(Information provided Opens)

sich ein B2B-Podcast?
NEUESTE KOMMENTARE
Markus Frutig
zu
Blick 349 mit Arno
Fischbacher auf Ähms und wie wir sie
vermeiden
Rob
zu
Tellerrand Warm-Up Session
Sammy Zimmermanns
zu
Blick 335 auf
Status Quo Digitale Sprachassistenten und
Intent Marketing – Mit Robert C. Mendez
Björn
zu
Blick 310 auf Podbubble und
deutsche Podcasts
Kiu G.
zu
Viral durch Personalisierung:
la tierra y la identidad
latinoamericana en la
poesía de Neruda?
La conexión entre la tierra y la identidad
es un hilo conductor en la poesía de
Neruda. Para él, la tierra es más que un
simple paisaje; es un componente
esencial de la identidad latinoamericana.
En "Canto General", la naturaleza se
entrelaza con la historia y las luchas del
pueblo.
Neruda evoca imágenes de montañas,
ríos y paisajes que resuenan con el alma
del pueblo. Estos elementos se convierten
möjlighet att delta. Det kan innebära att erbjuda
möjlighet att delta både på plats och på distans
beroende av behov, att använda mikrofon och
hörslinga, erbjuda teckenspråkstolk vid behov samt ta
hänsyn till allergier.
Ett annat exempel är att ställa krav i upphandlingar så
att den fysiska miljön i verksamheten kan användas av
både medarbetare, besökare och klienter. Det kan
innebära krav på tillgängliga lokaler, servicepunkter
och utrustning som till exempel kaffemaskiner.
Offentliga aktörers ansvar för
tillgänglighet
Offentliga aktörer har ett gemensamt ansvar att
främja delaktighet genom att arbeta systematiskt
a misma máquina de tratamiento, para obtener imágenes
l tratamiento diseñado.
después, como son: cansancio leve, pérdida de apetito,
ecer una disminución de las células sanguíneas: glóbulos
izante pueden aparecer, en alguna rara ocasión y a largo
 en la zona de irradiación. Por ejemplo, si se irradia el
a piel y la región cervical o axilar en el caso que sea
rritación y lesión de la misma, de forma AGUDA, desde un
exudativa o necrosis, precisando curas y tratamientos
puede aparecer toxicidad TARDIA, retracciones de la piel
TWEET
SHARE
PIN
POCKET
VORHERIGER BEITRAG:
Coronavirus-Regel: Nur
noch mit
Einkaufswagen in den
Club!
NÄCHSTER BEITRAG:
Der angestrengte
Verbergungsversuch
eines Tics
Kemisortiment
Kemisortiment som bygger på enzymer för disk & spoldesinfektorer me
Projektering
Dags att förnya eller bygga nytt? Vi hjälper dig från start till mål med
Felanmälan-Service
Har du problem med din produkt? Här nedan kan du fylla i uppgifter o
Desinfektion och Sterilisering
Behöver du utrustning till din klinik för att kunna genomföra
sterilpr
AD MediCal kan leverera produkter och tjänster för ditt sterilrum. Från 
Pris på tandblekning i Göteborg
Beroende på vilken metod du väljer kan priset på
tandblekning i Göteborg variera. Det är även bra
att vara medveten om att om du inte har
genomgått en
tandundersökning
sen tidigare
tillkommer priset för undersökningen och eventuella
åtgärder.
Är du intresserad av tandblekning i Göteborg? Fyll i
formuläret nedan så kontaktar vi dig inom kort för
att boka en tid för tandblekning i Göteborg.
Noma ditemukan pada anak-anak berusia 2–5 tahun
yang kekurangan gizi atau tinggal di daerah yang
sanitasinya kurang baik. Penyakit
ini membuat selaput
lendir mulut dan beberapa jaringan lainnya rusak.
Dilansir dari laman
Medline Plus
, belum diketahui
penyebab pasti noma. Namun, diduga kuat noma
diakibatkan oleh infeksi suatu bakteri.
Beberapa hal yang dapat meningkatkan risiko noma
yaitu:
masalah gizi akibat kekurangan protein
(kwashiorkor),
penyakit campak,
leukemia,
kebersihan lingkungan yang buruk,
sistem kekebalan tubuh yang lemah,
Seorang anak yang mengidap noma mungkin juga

(Information provided Closes)
(Information provided Opens)

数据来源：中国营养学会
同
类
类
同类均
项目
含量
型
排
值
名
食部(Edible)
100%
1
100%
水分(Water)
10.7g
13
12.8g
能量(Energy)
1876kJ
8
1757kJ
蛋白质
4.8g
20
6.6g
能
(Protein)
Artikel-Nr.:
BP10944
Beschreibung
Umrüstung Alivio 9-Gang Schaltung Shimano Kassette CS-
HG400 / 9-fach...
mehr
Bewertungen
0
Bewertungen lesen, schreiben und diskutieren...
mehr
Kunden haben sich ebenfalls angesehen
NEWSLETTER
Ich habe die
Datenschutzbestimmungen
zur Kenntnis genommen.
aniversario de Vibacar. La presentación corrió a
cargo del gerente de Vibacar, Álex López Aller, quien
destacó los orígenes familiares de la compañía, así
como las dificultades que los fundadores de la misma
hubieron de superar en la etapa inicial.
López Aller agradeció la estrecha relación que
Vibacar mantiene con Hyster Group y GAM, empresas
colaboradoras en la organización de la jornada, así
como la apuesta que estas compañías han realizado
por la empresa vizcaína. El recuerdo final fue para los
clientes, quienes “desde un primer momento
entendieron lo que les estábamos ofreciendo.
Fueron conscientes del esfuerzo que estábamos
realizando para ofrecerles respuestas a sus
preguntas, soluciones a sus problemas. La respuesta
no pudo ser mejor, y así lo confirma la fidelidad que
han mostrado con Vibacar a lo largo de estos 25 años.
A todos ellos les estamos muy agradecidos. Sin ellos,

(Information provided Closes)

- What is required -
A single figure is the whole answer: the number of lines in the material above where the string "både" occurs.

- Result -
2